Rightfully so, we all talk about how hard deployment is on the spouses, kids and parents of the ones being sent away. But I think we sort of forget the brothers and sisters. I remember when my last brothers moved out and I was the only Thornton kid in the house I was a mess. And he was just moving in with some guys so they could bring chicks home and get high, not sent into harm’s way. I’ll respect privacy and not give much away here. Except to say I’ve seen the happiest, funniest kid I’ve ever known get knocked off his pins by seeing his brother head off. To the point someone at the school suggested counseling. But I’m not big a big believer in seeking professional help for the clinical condition I call “genuine human emotions.” So we opted instead to go back to one hour sessions on Sunday mornings with a Jewish carpenter. They’ve helped a lot.

5. You cry a lot.
I’m not ashamed to admit this. But then again, I’m an Irishman. So I cried when my son called from his barracks right after James White’s touchdown and every time Rudy reads his acceptance letter to Notre Dame. So don’t go by me. But I think just about everyone who can’t be in touch with their deployed loved one and doesn’t know where or how they are goes through it. It hits you at weird, random times. Your friend getting a Snapchat from their daughter at a dorm party. Looking at old photos. The home videos are off limits; you might as well just pepper spray yourself. Tragic news of servicemen getting killed would do it to most of us anyway. But when you’ve got your own literal skin in the game, you’re on a hair trigger.

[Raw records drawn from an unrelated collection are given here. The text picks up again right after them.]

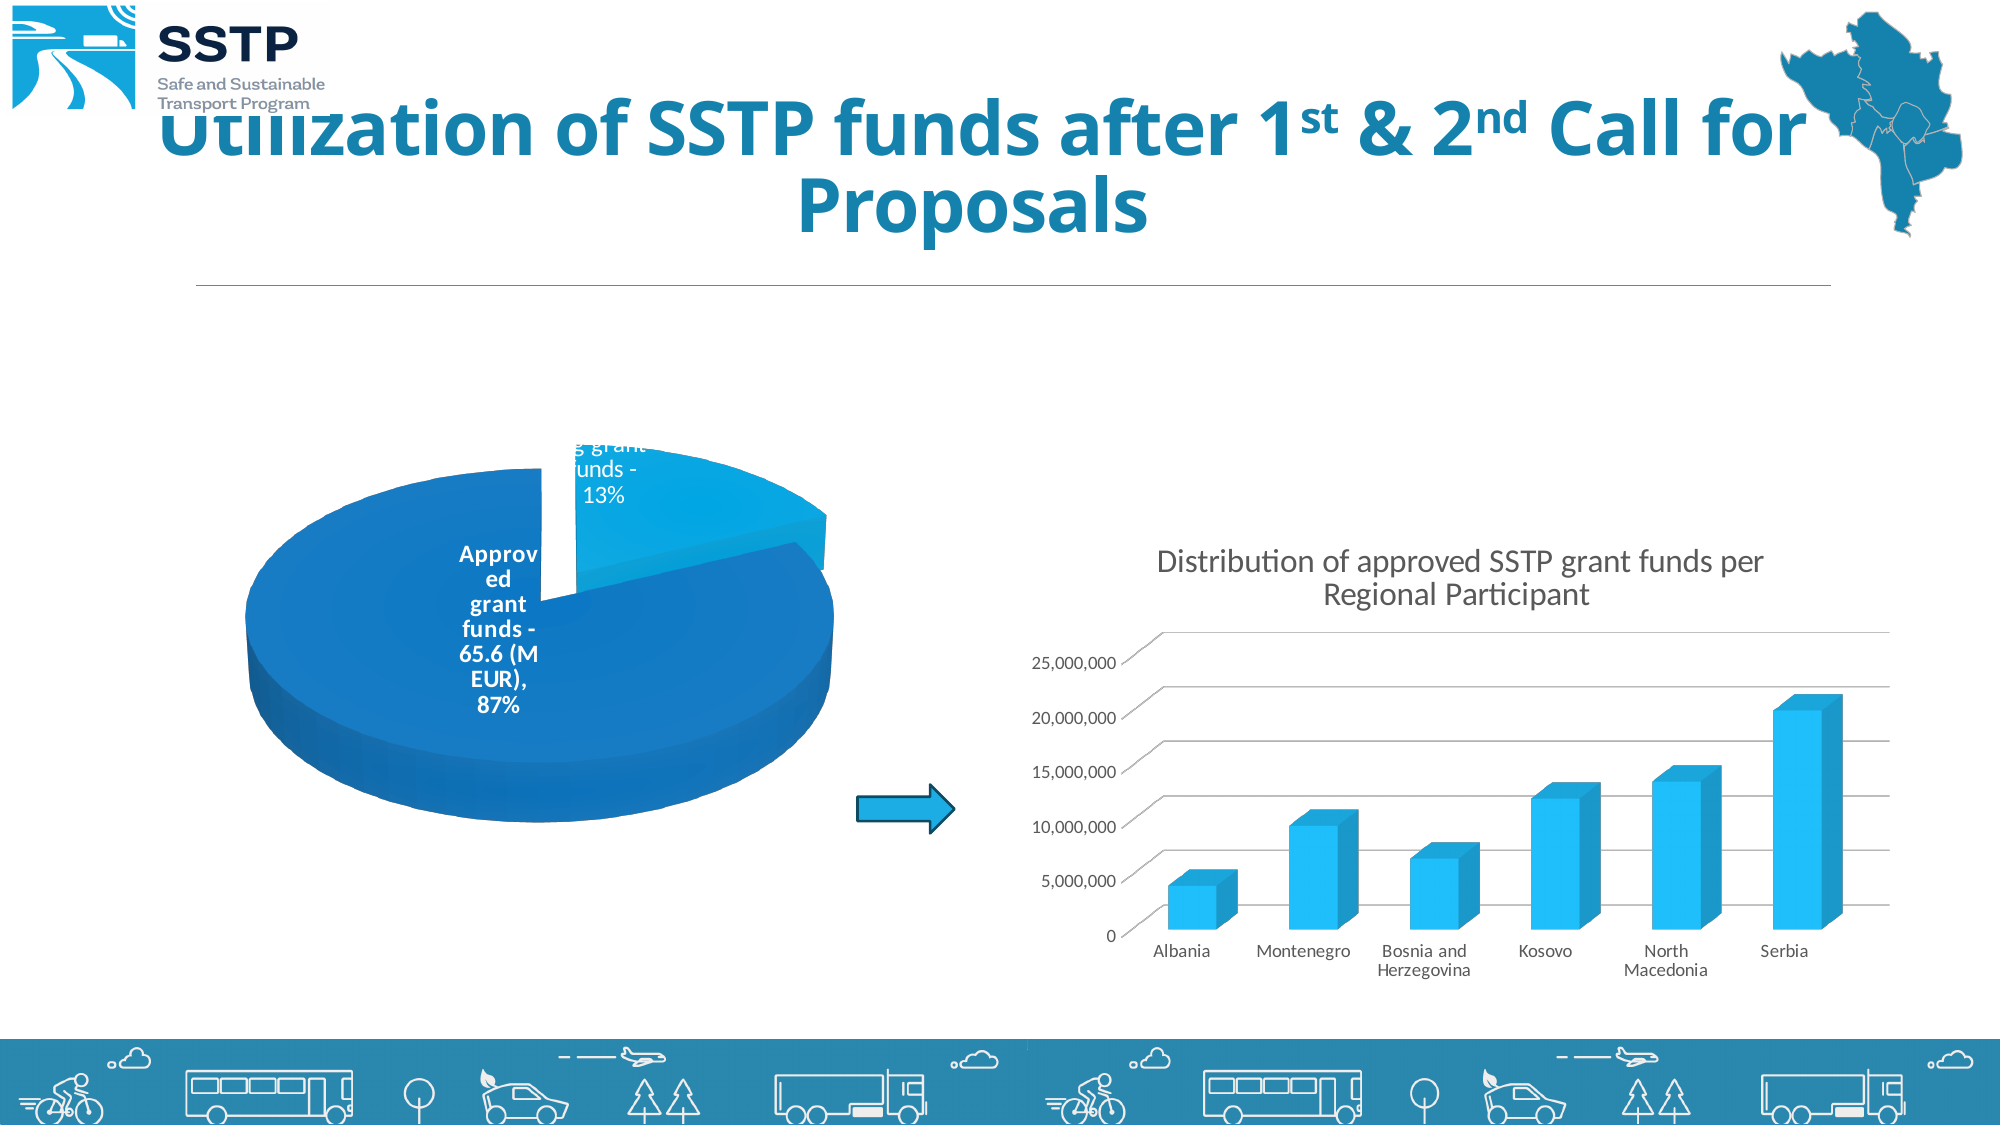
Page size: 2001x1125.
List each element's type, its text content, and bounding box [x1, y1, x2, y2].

picture [6, 0, 330, 116]
picture [0, 1038, 2000, 1125]
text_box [1778, 11, 1970, 238]
chart [100, 318, 1922, 992]
title Utilization of SSTP funds after 1st & 2nd Call for Proposals [119, 29, 1845, 255]
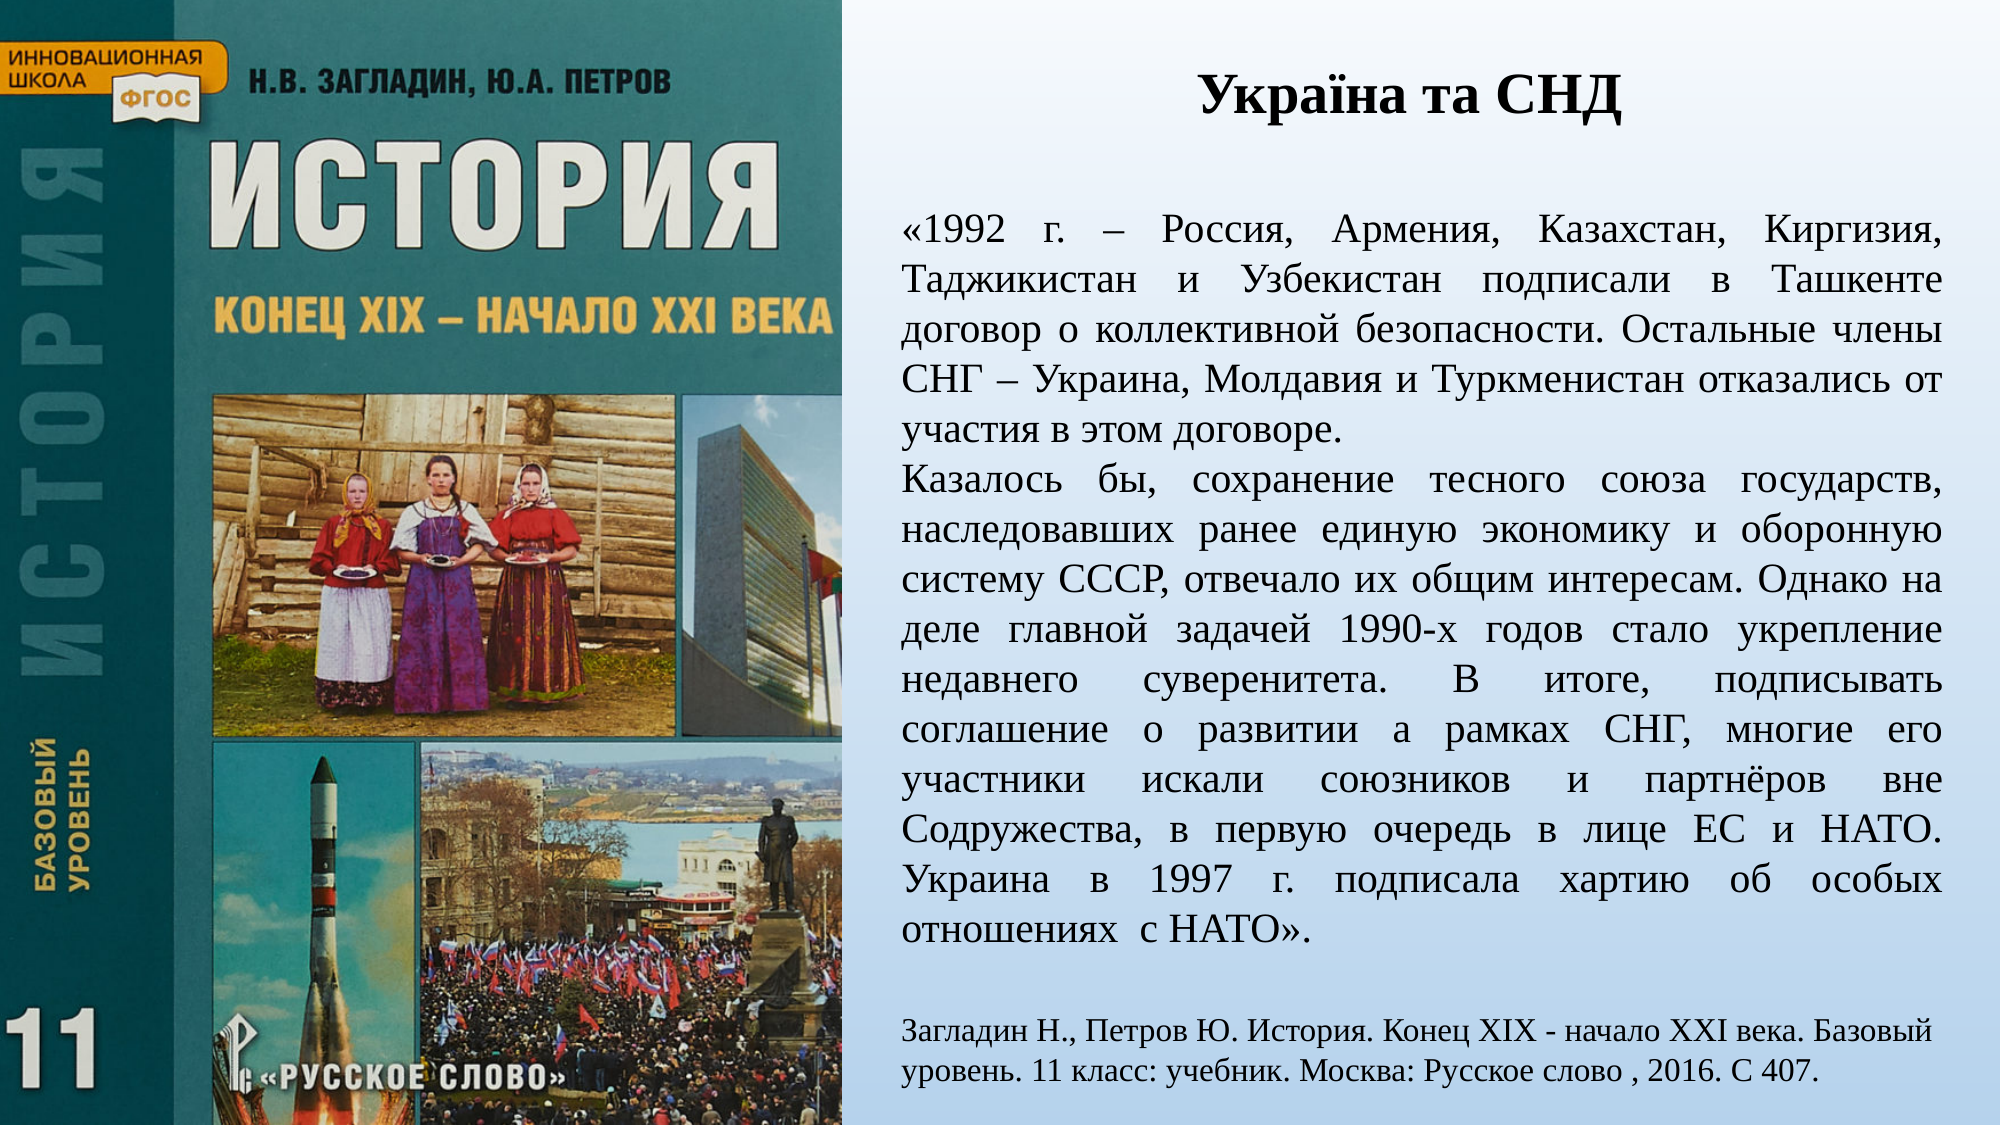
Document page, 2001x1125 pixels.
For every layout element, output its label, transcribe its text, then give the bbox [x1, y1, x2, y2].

list «1992 г. – Россия, Армения, Казахстан, Киргизия, Таджикистан и Узбекистан подписали в Ташкенте договор о коллективной безопасности. Остальные члены СНГ – Украина, Молдавия и Туркменистан отказались от участия в этом договоре. Казалось бы, сохранение тесного союза государств, наследовавших ранее единую экономику и оборонную систему СССР, отвечало их общим интересам. Однако на деле главной задачей 1990-х годов стало укрепление недавнего суверенитета. В итоге, подписывать соглашение о развитии а рамках СНГ, многие его участники искали союзников и партнёров вне Содружества, в первую очередь в лице ЕС и НАТО. Украина в 1997 г. подписала хартию об особых отношениях с НАТО». [886, 192, 1959, 676]
text_box Загладин Н., Петров Ю. История. Конец XIX - начало XXI века. Базовый уровень. 11 класс: учебник. Москва: Русское слово , 2016. С 407. [886, 1000, 2000, 1096]
title Україна та СНД [886, 46, 1934, 144]
picture [0, 0, 842, 1125]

So you do what all of us should do, whether we’ve got a family member in the service or not. Remember that in 2017, every place is a war zone. That we can all be killed at a market in Barcelona, watching fireworks in Nice, dancing with some other dude at a club in Orlando or showing up at your elementary school, for the love of God. Danger is everywhere. It’s the curse the times we live in. And so if you’ve got someone you care and worry about, you take comfort in knowing that he’s trained, armed and surrounded by badasses who’ll risk their lives to protect him. As Eleanor Roosevelt put it, “The Marines I have seen around the world have the cleanest bodies, the filthiest minds, the highest morale, and the lowest morals of any group of animals I have ever seen. Thank God for the United States Marine Corps.”

God bless all who serve. And come back safe to the families who won’t stop missing you until you do.